Normal Scalar Nonet;K1→2πDecay andK1−K2Mass Difference

Abstract

We have assumed the existence of a scalar nonet [the physical particles are designated by (${\kappa }^{+}, {\kappa }^0$); (${\overline{\kappa }}^0, {\kappa }^{-}$), (${\epsilon }^{+}, {\epsilon }^0, {\epsilon }^{-}$), ${\xi }^0$, and ${\sigma }^0$] and have considered the dynamics of $K_1\to 2\pi$ decay, $K^0\leftrightarrow {\overline{K}}^0$ transition, and $S$-wave $\pi \pi$ scattering. It is stressed that the scalar mesons, if they exist, will play a dominant role in the dynamics of each of the above three processes.

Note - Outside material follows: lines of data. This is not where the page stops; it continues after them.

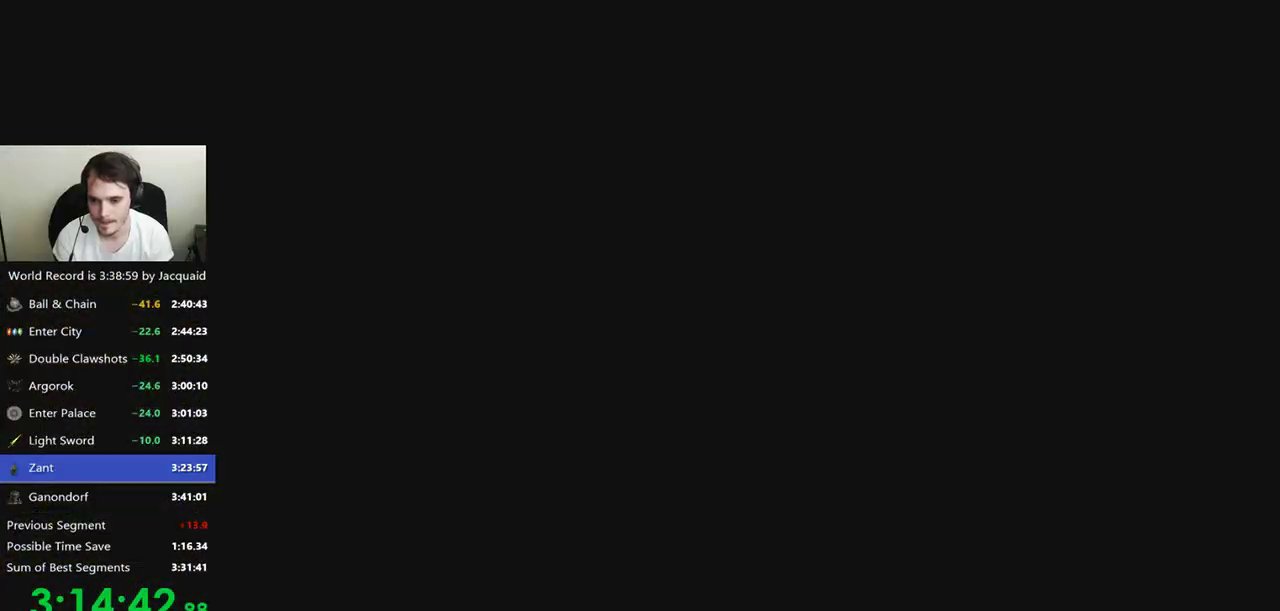
{"dt_ms": 500, "buttons": [], "left_stick": "center", "right_stick": "center", "events": []}
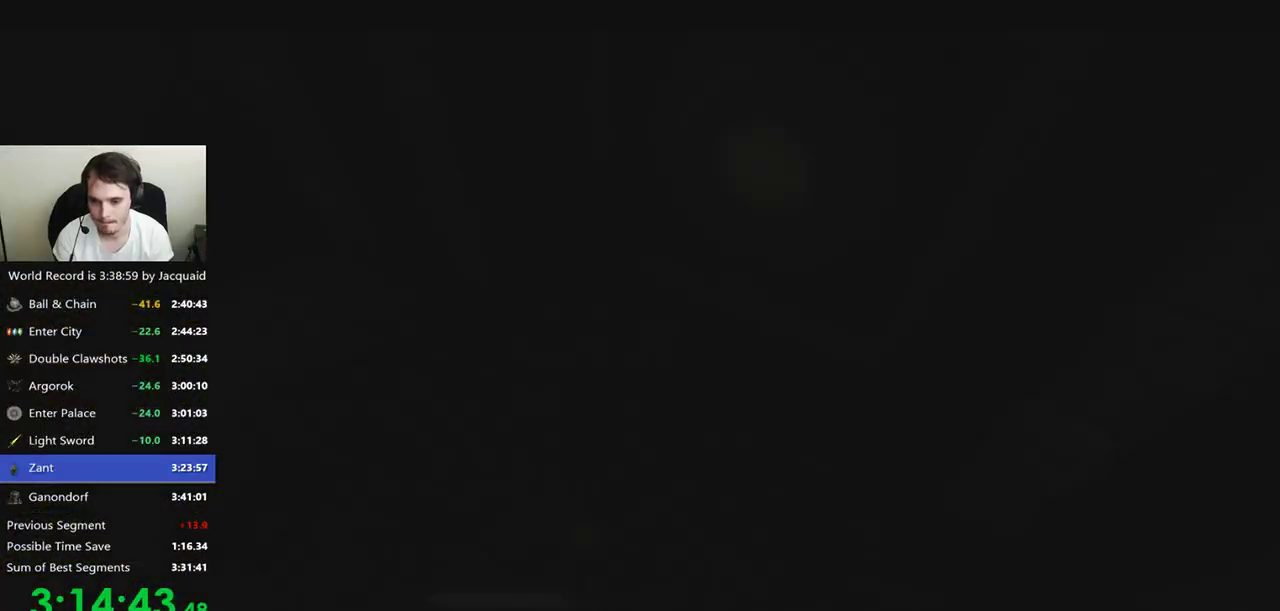
{"dt_ms": 500, "buttons": [], "left_stick": "center", "right_stick": "center", "events": []}
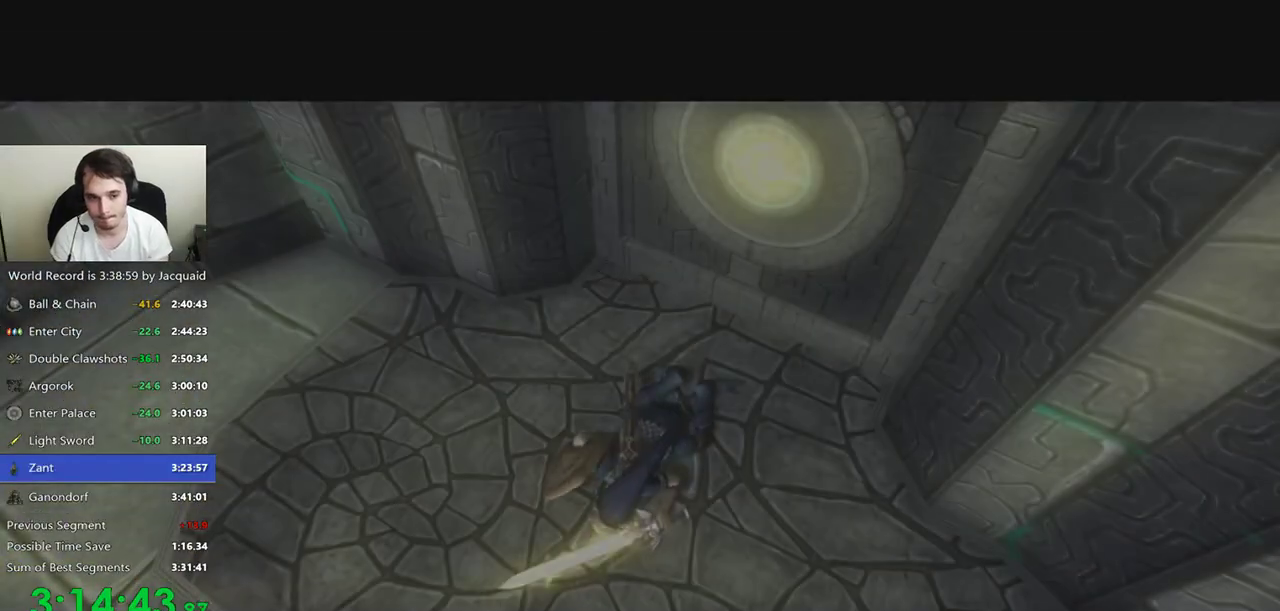
{"dt_ms": 500, "buttons": [], "left_stick": "center", "right_stick": "center", "events": []}
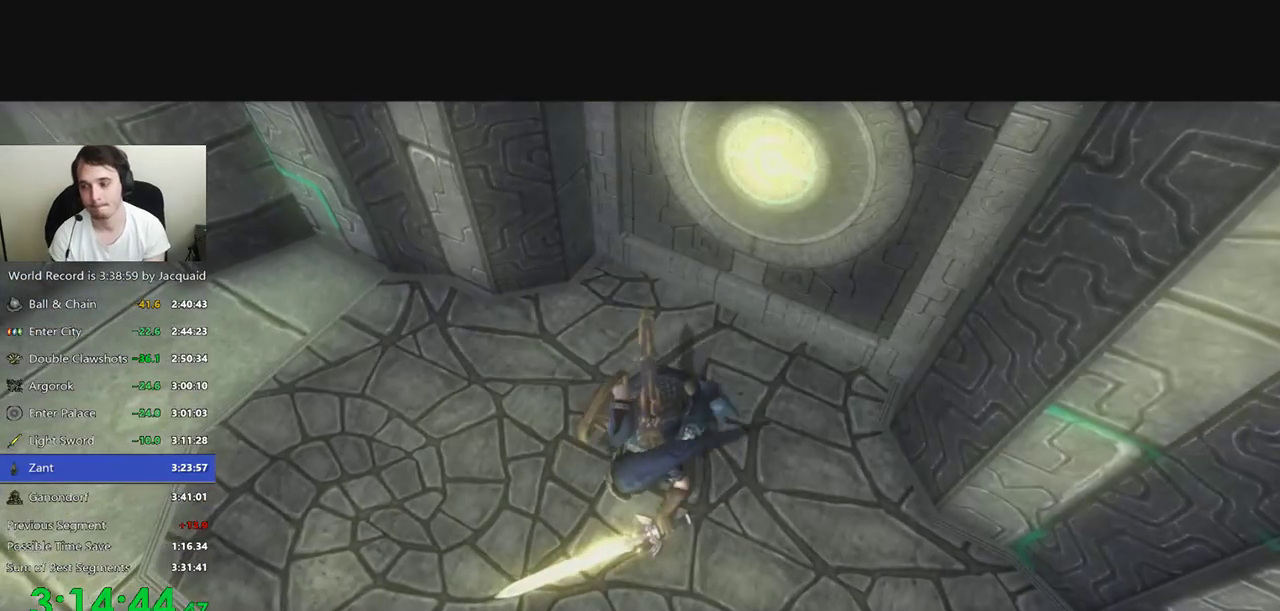
{"dt_ms": 500, "buttons": ["B"], "left_stick": "center", "right_stick": "center", "events": [[467, "B", "down"]]}
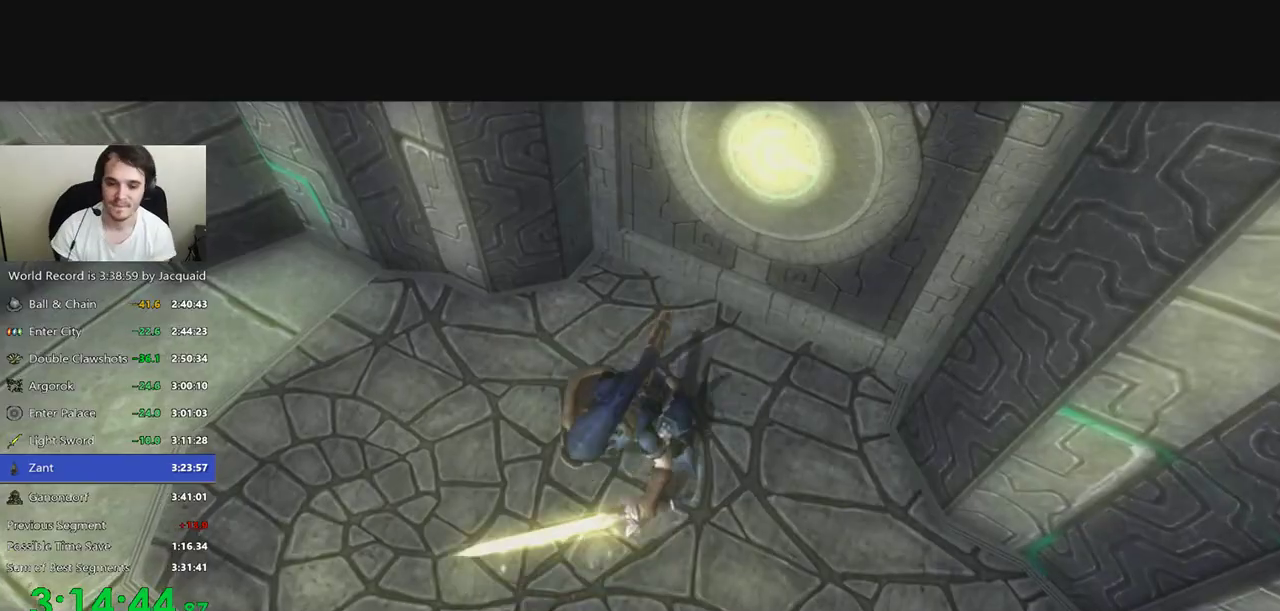
{"dt_ms": 500, "buttons": [], "left_stick": "up", "right_stick": "center", "events": [[67, "B", "up"], [133, "B", "down"], [133, "R2", "down"], [200, "R2", "up"], [267, "R2", "down"], [333, "B", "up"], [333, "R2", "up"], [467, "left_stick", "up"]]}
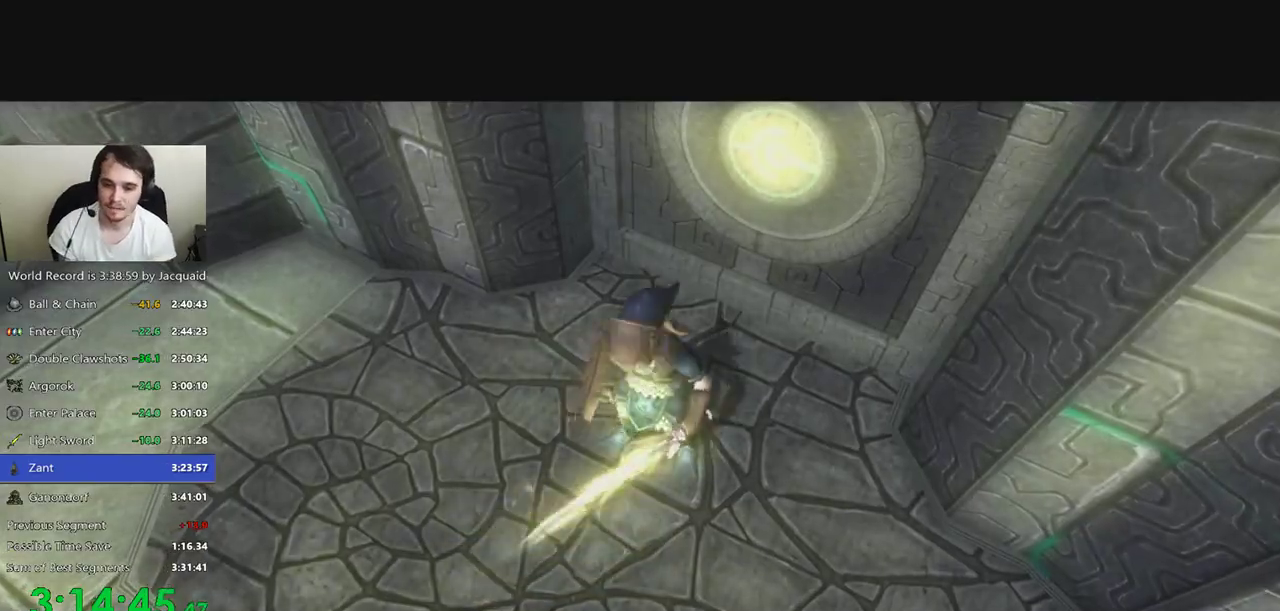
{"dt_ms": 1000, "buttons": [], "left_stick": "up-right", "right_stick": "center", "events": [[333, "B", "down"], [333, "R2", "down"], [400, "R2", "up"], [433, "B", "up"], [533, "left_stick", "up-right"], [867, "B", "down"], [867, "R2", "down"], [967, "B", "up"], [967, "R2", "up"]]}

We have assumed (for reasons discussed in a previous work) that all the parity-violating $\left|\Delta Y\right|=1\mathrm{}$ nonleptonic transitions are dominated by the $K_1$ tadpole, even though the latter is forbidden in the limit of $\mathrm{SU}\left(3\right)\mathrm{}$. In order to obtain a consistent theoretical picture (in the single-particle intermediate-state approximation) for the observed sign ($m_{K_2}>m_{K_1}$) and magnitude of the $K_1-K_2$ mass difference as well as the observed rate of the $K_1\to 2\pi$ decay, it appears necessary that there should exist scalar mesons lying above the mass of the $K$ meson, especially an $I=Y=0\mathrm{}$ scalar meson (called $\sigma$) lying close to the $K$ meson but above it ($510 \mathrm{MeV}<m_{\sigma }<550\mathrm{} \mathrm{MeV}$, say]. The width of the $\sigma$ meson can be small [$\Gamma (\sigma \to 2\pi )\approx 10\sim 30$ MeV, for example] and could lead to a small relative production cross section of the $\sigma$ meson in pion-nucleon processes.